"By and large, they have remained untouchables in the society and normally, they are not even admitted in schools and other educational institutions. Much remains to be done for them," a bench comprising justices KS Radhakrishnan and AK Sikri said.
    
The remarks came during the hearing of a PIL filed by National Legal Services Authority (NALSA), a statutory body, seeking to declare transgenders as citizens with a third category of gender with equal protection and rights like others falling under the category of either male or female.
    
NALSA is constituted to provide free legal services to the weaker sections of the society and organise Lok Adalats for amicable resolution of disputes.
    
"Judicial and Constitutional recognition of transgenders will enable the state to do the needful.

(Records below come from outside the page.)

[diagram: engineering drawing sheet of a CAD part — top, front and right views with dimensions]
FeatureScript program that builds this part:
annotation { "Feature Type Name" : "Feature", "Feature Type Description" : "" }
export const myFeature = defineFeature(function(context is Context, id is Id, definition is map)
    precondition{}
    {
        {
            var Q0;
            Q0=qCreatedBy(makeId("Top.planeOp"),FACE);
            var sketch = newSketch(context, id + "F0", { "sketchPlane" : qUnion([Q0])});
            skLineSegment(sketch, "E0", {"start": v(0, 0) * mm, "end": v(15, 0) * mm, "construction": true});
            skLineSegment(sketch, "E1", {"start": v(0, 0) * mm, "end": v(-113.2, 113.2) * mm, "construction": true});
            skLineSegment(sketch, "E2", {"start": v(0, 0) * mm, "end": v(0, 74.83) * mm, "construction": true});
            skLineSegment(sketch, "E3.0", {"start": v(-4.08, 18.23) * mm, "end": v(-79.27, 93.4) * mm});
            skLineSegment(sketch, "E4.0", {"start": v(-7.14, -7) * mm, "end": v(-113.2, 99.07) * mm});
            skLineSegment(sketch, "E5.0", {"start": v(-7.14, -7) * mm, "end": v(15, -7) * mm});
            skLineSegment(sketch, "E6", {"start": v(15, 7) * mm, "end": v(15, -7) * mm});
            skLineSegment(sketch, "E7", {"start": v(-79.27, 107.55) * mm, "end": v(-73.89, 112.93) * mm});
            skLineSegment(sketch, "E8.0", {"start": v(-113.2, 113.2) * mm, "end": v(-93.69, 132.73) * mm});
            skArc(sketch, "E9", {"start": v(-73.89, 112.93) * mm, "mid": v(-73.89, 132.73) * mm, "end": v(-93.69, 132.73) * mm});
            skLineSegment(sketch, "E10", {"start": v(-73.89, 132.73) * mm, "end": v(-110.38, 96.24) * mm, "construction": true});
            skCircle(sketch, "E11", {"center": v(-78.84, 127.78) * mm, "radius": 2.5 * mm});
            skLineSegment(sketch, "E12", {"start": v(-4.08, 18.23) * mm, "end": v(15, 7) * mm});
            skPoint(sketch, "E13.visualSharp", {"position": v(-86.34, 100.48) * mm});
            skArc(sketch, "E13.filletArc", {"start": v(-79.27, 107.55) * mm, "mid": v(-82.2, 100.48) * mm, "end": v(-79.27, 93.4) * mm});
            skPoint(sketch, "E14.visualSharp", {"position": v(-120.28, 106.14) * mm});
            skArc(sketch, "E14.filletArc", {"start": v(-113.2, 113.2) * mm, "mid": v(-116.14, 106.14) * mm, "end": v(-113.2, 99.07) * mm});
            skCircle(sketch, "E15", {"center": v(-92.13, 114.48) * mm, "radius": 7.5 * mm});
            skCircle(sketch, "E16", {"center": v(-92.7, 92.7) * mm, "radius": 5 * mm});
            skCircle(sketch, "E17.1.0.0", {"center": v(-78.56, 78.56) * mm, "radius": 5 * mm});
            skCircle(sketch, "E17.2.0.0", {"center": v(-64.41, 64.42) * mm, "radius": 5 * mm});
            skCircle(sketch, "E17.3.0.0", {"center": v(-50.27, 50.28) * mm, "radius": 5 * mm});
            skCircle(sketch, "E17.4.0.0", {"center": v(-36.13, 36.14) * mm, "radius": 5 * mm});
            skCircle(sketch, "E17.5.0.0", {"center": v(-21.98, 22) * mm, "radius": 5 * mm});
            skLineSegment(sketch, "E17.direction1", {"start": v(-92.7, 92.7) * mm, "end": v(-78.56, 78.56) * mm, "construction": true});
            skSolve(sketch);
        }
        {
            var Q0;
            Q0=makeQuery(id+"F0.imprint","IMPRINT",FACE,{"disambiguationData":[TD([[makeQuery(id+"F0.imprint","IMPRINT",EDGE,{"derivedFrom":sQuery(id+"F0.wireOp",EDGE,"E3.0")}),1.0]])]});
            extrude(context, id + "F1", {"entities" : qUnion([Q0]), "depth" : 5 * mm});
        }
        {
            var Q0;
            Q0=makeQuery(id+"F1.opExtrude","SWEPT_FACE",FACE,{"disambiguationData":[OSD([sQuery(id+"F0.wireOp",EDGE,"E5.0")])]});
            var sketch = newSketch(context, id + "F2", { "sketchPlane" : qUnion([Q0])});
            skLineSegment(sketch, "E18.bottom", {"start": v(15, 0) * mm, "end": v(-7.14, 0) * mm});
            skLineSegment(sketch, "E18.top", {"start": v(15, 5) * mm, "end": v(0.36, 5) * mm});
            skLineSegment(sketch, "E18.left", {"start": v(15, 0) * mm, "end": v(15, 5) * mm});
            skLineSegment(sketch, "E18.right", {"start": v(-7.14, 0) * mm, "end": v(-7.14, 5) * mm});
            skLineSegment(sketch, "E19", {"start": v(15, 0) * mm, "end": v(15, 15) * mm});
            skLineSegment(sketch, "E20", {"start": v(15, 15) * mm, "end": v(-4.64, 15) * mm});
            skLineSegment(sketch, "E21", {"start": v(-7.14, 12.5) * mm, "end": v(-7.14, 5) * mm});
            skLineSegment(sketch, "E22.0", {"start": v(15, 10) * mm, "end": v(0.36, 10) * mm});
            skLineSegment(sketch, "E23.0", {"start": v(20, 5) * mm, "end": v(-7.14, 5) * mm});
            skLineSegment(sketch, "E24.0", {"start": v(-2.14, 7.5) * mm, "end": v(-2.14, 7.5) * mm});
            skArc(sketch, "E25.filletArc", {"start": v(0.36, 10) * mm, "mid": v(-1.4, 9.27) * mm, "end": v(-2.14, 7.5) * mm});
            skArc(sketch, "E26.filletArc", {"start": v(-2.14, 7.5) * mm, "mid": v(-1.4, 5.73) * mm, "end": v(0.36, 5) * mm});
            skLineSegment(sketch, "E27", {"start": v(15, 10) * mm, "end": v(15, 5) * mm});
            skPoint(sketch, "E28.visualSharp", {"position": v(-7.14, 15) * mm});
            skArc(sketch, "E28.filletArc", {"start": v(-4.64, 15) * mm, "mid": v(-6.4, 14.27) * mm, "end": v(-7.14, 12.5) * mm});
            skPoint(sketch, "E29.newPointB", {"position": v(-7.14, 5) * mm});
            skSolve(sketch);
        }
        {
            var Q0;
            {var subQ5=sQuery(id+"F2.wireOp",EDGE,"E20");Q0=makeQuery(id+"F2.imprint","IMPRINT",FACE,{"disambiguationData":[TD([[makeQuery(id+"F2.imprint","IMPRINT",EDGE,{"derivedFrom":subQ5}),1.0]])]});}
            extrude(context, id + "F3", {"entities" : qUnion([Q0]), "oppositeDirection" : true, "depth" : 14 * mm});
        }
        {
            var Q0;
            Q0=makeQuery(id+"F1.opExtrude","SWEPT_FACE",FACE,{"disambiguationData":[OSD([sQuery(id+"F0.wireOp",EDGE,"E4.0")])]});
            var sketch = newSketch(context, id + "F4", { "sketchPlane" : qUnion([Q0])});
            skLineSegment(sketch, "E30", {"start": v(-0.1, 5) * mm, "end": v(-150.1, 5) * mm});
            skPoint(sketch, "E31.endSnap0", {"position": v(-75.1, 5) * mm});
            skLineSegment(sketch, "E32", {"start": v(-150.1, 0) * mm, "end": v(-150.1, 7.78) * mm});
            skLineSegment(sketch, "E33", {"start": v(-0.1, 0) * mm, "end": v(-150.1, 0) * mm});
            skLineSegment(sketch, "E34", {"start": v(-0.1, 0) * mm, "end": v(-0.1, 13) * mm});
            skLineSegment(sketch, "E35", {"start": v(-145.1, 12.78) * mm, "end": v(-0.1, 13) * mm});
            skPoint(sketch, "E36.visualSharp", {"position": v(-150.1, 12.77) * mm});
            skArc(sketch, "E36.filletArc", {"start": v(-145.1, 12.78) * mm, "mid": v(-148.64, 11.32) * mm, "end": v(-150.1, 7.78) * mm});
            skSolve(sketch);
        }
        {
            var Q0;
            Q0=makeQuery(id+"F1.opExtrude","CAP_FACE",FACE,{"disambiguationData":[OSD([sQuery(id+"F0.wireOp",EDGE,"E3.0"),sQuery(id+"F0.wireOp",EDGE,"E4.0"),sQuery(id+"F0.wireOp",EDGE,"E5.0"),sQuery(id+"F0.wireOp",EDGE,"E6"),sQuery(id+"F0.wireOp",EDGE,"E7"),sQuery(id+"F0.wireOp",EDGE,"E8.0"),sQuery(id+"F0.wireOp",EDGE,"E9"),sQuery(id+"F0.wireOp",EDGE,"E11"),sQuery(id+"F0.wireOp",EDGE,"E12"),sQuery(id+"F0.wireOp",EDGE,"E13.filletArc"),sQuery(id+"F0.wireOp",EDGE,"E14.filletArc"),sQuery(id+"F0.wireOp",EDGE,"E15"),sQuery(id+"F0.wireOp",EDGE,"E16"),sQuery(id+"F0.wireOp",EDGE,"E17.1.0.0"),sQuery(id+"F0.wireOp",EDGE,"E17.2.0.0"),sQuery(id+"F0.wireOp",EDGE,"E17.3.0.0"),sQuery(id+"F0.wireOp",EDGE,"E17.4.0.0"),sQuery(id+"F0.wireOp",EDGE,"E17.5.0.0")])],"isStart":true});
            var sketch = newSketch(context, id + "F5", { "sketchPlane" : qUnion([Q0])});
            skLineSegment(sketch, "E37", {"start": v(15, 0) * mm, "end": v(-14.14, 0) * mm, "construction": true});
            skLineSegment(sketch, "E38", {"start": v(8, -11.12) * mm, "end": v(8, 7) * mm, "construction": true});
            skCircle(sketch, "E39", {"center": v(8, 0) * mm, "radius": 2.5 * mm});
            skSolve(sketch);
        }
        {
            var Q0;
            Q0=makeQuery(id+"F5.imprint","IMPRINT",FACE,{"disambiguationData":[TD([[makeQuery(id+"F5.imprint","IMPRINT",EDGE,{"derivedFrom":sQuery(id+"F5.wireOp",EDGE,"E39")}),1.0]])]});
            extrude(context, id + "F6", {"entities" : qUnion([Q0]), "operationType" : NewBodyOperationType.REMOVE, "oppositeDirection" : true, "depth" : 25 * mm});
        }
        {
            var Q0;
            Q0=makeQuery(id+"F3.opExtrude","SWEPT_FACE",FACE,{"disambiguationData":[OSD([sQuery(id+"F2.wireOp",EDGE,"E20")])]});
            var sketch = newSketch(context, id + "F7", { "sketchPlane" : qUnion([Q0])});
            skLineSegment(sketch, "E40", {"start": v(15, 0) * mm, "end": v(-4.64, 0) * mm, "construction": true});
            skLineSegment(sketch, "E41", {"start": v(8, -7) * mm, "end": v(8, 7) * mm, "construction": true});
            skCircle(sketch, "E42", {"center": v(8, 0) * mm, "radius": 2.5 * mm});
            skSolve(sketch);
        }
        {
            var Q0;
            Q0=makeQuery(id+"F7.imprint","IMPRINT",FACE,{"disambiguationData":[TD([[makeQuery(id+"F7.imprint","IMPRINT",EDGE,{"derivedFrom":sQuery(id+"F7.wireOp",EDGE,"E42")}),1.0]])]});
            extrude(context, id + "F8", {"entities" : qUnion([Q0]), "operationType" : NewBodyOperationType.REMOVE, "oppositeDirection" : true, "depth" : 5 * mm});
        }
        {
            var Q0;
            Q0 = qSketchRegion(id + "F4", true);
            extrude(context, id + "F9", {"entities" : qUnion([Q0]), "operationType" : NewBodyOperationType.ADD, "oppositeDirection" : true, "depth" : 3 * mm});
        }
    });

The govenrnment has also set up a task force and it would strengthen their hands and propel them to act further," senior advocate Raju Ramchandran, appearing for NALSA, said.
    
"Every human being has sexual characteristics and the transgenders cannot be discriminated against on the ground of sex," he said, adding they would fall within the expression "socially and educationally backward class of citizens" discussed in Article 15 (4) of the Constitution.
    
He also cited the Mandal judgement and said the benefits of reservation be extened to transgenders. The lawyer also referred to the legal position in the United Kingdom, European Union, USA and South Africa on the issue.
    
Earlier, the apex court had asked the Centre and state governments to apprise it of their stands on the PIL seeking to declare transgenders as citizens with a third category of
gender with equal protection and rights like others.